# Cab Rate per Kilometer-Cancun



## wbtimesharer (Mar 4, 2006)

Does anyone know what an average far for a cab in Cancun would be and is it better to have the hotel arrange it or pick one up on the street.  We are staying at the Royal Mayan in May.  Also, what is the transfer cost to and from the airport for the Royal Mayan using the Thomas company.

Thanks

Bill


----------



## love2fly (Mar 4, 2006)

We paid $7-$9 for cab fare within the hotel zone.  $7 was the minimum to go anywhere in a small taxi.  We paid $7 to go one mile.  The bus is about 60 cents one way per person anywhere in the hotel zone or into downtown.  The buses can get crowded during evening rush hour going north towards the city (around 5:00).  

The Royal Mayan will have taxis stationed there on site.  You can also use the free shuttle to the Sands.  From the Sands you can walk to the mall or several other restaurants.

The Thomas Moore shuttle is $9.50 per person.  Be sure to prearrange this and get your voucher before you leave.


----------



## geoffb (Mar 4, 2006)

Taxis in Cancun do not charge by distance and there is no real published fare system, rates are set (roughly) by the union and are negotiable. The bell captain at the Royal Mayan will have current fares from the club to common destinations posted near the entrance.

ALWAYS agree on the price before you get into a taxi. Always.


----------



## tonyg (Mar 5, 2006)

I've found the rates from the Royals to be reasonable, but on the street you may be able to get a better rate.
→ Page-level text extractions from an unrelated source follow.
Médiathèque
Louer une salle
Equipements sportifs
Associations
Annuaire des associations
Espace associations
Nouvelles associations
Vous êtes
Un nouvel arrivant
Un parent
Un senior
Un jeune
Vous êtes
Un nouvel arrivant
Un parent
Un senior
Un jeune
As previously stated-make the deal before getting in the cab.


----------



## wincha (Mar 5, 2006)

i found the rates reasonable also. they did  make sure you had a good rate at the royal. also there were zones in which the fees were so much rather than per mile. i hated the bus due to the drunk teens. if i went back i would only take taxi's we went at the beginning of june. i liked the thompson transportation


----------



## KarenK (Mar 5, 2006)

You can almost always do a bit better by walking down to the street. At the Royals you pay the rate on the rate board...the drivers are sometimes sitting quite some time waiting for a fare. 
Downtown rates are quite reasonable, say to go to diner and then take a cab to WalMart, for example.
Remember the rate is per cab, not per person.


----------



## LisaH (Mar 5, 2006)

We'll be in Cancun for the first time this June. When we arrive at the airport, should we pre-arrange our pick up or just get a cab on the street? How much should we expect to pay? We are a party of four with 2 children. Thanks!


----------



## tonyg (Mar 5, 2006)

Lisa, a cab would be difficult at the airport and expensive. If staying at the Royals, I would recommend arrangements in advance. Check this out (included a link to Royal services): http://www.geocities.com/tonygraz/triptips.html


----------



## LisaH (Mar 6, 2006)

Hi Tony,

Thanks for the info! Unfortunately, we are not staying at the Royals-we'll be at JW Marriott. However, I also saw your post about Entertainment Plus card and I think we might just use them. I'll contact Brant.


----------